AI’s Value Set To Accelerate?

Contributed by Patrick Kelly, Founder & Principal Analyst, Appledore Research.
Applying AI for improving prediction and business outcomes will transform decision making in most job functions of telecom operators over the next decade. AI tools used in the right context will improve customer care, network operations and planning, fraud detection, and personalized marketing. But CSPs must still start with a clear view of the business outcomes they want to achieve and use that to drive their AI strategies.
AI Becomes Mainstream
The abundance of high-quality data, advances in computational processing, and sophisticated machine learning models, available in the opensource community, are reducing the cost and improving the accuracy of AI compared to conventional hard-coded methods. Attempting to deploy AI even 5 years ago was not economically feasible because of limited data sets, higher cost computing, and inferior machine learning models to conventional statistical regression techniques. In short, it was difficult to justify the economic benefits.
All that has now changed, and the technology is actively being deployed in many sectors outside of telecom for natural language translation, facial recognition, advance driver assistance systems, and industrial automation.

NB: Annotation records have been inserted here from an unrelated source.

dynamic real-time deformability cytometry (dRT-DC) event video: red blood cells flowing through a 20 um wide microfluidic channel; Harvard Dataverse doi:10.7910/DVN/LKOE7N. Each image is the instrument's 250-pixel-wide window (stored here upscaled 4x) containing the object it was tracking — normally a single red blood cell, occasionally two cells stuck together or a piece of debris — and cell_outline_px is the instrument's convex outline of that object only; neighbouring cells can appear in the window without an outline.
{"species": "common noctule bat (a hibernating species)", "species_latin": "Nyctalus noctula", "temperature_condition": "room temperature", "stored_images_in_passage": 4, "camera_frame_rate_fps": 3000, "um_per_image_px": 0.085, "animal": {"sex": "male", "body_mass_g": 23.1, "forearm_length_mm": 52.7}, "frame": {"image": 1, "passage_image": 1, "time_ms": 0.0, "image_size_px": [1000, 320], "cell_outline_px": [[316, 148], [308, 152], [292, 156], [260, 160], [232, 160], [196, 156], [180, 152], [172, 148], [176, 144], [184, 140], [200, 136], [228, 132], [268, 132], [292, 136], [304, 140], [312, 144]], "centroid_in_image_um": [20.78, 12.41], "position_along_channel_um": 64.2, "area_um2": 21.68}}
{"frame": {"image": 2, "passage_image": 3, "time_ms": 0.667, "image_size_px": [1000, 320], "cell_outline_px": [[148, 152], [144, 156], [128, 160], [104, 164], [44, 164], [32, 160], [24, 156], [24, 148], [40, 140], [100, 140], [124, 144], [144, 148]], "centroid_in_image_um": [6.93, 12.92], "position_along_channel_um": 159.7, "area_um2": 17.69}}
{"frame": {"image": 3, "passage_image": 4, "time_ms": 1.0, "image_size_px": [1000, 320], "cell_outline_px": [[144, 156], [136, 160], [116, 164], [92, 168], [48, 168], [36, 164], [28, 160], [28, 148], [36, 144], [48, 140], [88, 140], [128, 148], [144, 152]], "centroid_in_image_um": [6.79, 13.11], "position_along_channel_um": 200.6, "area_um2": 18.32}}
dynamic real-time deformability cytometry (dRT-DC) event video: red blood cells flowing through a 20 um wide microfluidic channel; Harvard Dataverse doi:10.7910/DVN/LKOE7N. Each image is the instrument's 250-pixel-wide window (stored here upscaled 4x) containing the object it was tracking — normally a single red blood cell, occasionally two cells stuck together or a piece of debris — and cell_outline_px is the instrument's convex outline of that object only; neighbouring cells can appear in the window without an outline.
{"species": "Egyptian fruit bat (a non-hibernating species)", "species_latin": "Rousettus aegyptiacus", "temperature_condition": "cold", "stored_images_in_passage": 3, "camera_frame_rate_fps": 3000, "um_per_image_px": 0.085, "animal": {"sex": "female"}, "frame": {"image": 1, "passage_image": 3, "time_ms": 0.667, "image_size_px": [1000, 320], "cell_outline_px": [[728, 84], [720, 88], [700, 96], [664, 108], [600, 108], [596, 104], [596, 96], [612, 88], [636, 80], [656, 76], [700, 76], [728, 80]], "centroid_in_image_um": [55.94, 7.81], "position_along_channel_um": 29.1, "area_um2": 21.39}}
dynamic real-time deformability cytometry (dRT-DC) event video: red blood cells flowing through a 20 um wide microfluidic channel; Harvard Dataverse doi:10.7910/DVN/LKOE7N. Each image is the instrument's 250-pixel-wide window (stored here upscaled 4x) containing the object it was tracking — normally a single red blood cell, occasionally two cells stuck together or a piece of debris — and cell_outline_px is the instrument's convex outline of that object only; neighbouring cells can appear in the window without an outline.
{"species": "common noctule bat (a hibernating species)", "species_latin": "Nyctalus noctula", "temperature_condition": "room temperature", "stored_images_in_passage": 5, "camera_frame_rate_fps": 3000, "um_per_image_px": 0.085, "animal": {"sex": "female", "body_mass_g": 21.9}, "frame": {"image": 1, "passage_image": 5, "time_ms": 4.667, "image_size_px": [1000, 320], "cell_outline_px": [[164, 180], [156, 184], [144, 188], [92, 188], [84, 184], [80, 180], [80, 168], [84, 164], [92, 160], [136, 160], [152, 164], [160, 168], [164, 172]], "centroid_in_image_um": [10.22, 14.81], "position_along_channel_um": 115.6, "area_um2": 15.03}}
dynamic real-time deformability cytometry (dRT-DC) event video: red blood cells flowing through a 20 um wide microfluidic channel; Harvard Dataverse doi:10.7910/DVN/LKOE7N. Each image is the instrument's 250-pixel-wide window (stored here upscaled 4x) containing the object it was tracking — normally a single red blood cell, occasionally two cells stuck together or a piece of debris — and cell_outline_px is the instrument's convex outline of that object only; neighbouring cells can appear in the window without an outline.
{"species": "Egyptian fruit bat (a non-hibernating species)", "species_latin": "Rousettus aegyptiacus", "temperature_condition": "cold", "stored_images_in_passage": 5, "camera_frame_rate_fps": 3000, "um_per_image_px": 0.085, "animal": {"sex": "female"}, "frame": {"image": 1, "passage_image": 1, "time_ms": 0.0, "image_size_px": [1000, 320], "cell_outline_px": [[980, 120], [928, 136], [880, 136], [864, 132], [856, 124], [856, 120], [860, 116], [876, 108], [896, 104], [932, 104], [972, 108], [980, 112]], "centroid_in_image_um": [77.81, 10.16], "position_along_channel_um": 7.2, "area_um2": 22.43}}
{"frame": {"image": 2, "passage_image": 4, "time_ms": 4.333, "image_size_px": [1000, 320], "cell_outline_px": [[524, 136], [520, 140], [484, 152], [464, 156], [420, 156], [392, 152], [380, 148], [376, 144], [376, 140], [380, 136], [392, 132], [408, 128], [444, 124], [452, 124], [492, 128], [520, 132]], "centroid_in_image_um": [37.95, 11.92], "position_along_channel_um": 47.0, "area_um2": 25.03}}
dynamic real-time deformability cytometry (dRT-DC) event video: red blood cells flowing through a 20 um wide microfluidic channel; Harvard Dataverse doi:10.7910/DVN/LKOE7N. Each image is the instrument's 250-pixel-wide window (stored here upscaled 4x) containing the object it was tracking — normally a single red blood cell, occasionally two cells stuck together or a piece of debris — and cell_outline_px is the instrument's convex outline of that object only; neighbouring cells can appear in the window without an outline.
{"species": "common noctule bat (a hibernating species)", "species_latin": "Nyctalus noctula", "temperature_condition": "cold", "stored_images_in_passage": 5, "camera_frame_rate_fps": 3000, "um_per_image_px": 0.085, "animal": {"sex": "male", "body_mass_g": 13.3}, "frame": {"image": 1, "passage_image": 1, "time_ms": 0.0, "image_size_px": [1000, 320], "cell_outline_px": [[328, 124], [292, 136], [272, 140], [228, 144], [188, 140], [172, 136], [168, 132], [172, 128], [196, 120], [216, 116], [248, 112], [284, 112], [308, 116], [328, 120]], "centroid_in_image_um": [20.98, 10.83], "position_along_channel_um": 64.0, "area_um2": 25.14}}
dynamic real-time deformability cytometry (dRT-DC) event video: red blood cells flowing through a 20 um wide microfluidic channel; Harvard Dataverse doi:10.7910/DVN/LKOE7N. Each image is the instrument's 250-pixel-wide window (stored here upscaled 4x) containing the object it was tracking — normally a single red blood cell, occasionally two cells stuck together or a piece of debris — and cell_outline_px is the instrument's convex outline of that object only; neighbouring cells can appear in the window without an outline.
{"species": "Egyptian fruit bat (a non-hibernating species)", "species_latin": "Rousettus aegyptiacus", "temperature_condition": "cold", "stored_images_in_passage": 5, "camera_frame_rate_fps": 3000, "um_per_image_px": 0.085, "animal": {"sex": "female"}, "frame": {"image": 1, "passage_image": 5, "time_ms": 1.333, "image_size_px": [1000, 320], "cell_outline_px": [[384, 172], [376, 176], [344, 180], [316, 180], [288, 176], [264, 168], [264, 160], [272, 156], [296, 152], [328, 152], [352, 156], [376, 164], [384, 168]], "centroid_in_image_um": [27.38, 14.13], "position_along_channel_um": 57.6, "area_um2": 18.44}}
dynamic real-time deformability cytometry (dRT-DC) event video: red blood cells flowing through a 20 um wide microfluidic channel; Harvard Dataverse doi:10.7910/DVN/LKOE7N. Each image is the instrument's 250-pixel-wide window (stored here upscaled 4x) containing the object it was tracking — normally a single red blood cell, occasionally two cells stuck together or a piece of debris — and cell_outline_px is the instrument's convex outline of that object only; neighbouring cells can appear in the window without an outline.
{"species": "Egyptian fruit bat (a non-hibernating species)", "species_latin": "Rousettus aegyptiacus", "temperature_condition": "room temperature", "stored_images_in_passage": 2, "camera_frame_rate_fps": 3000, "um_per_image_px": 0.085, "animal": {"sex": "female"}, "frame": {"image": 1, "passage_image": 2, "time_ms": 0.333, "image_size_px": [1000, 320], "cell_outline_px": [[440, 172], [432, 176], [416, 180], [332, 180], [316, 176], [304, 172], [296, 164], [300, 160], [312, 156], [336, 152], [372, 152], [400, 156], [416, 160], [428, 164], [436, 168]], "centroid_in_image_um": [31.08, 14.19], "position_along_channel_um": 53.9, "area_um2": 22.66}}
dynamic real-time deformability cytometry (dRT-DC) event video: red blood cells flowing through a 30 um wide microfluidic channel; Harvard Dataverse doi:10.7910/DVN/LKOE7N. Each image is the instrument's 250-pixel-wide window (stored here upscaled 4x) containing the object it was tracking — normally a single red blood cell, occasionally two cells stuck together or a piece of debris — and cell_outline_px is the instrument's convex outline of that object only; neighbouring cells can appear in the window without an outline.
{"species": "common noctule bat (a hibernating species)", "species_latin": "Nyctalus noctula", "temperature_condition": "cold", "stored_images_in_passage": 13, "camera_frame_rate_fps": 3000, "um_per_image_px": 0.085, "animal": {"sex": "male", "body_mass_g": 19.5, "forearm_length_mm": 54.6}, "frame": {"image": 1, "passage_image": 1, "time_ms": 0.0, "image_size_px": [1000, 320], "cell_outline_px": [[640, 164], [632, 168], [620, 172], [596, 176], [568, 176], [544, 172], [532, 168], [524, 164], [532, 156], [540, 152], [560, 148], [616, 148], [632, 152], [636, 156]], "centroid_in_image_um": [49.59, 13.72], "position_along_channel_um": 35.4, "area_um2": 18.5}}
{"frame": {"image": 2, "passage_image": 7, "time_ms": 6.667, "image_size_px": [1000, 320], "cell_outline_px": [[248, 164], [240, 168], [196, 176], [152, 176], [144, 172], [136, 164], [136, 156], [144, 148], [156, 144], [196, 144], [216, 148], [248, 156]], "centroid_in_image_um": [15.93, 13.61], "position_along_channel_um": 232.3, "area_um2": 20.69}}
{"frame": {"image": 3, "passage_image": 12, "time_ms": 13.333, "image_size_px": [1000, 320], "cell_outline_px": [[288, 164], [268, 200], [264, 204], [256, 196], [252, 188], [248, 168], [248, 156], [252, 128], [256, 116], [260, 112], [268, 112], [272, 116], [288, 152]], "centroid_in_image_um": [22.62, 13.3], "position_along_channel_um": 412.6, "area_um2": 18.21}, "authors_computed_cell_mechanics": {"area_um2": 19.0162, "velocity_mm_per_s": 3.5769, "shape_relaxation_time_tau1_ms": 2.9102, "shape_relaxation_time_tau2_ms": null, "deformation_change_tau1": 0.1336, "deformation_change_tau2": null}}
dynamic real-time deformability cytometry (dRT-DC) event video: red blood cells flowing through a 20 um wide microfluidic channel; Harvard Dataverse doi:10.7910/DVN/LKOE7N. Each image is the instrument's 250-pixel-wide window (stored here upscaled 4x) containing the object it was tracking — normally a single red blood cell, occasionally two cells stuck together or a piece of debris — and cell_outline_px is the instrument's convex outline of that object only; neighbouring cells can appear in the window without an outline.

The value of AI is that it uses data to discover patterns, and then predict outcomes more reliably than current methods. The power of AI is that it is constantly improving its learning algorithm, using a technique called back propagation that changes weights in the hidden layer, to achieve higher levels of accuracy.
AI is not the only way to solve many problems telecom faces today. However, in many cases, over time it will become a much, much better way to solve those problems. Figure 1 illustrates the potential economic value that CSPs can achieve applying AI over traditional methods used today.

Source: Appledore Research
More economic value is realized as more data helps to continuously learn and improve the business outcomes. The value accrued continues to grow, mostly as a result of improvements in predicting outcomes. The breakeven point will take longer to occur due to the development cycles required to achieve the desired results in training the models.
Drivers of AI in Telecom
Investment in AI within telecom are largely as a result of four main drivers:
- Technology advances in the 5G era and cloudification of the network.
- The emergence of new business models in the edge cloud.
- Downward pressure on capital investments.
- Workforce retraining and OPEX efficiency.
The enabling technology for 5G is much more than the radio interface and includes virtualization which will lead to a massive increase in technological complexity. If 5G is deployed with existing operational processes and systems environment, operational costs will balloon and on a long-term basis be unsustainable.
In a 5G network, a provider may want to support a low latency application in a robotic manufacturing facility which demands recurring and rapid changes to factory production demands. The desired network state and associated KPIs must be captured in near real time to initiate new services, move workloads, or re-route network connections if service is impacted. AI is dependent on the ability to collect and process large amounts of telemetry data to identify patterns and determine if the service is operationally “green” or an event trigger should be generated to the network orchestrator or service controller.
The ability of the RAN-cloud to self-manage will be necessitated by the application of intelligent algorithms and AI. Over the past decade search algorithms have proven their value in SON.
Edge cloud represents a potentially large opportunity for CSPs in the next decade. CSPs have network connectivity at the edge as well as physical presence in the form of central offices and base stations. However, to make edge an opportunity, telco operators must focus on minimizing the cost of ownership for edge datacenters and the cost to run an application on their edge cloud. AI will be used in edge to the same extent as the virtualized core for predicting capacity and potential faults in the infrastructure. AI-based security and threat analysis will be utilized to predict critical IoT devices in the public sector and enterprise markets.
Today, most CSPs are cutting CAPEX budgets as a result of excessive debt on their balance sheet and management’s focus on improved earnings. To drive a much more efficient capital allocation plan, AI can be utilized to predict capacity demand, understand customer consumption patterns.
Operational expenses are 3X most Capex budgets for CSPs, with the bulk of those costs in staffing and network operations. A NOC driven predominantly by a human-only workforce is not only expensive, but often cannot scale to meet the future consumer demand. The automation of high-volume tasks will require CSPs to think about alternative workflow processes. AI applied correctly in the service lifecycle will outperform and dramatically change the OPEX curve.
Targeting AI Investment
It is important to look at AI in the context of the business problem and the results that you want to achieve. That is: where is the greatest business value potential from faster, cheaper and more accurate results than current workflow tasks or traditional IT tools?
The use cases that we see the highest investment in AI over the next three years in the telco sector include:
- A 20-fold improvement in isolating faults and service impacting events.
- More accuracy in predicting demand of network capacity.
- Better asset allocation for capital investments.
- Increases in customer retention.
- Reducing fraudulent transactions.
- Improvements in personalized marketing campaigns.
- Predictive maintenance and avoidance of unnecessary truck rolls.
- Improvement in energy management.
Nonetheless, telecom executives and implementers of AI must also balance the potential benefits against the long-term strategy, organizational impact of AI on existing jobs, data privacy laws, and the economics of AI in improving decision-making for all aspects of its business.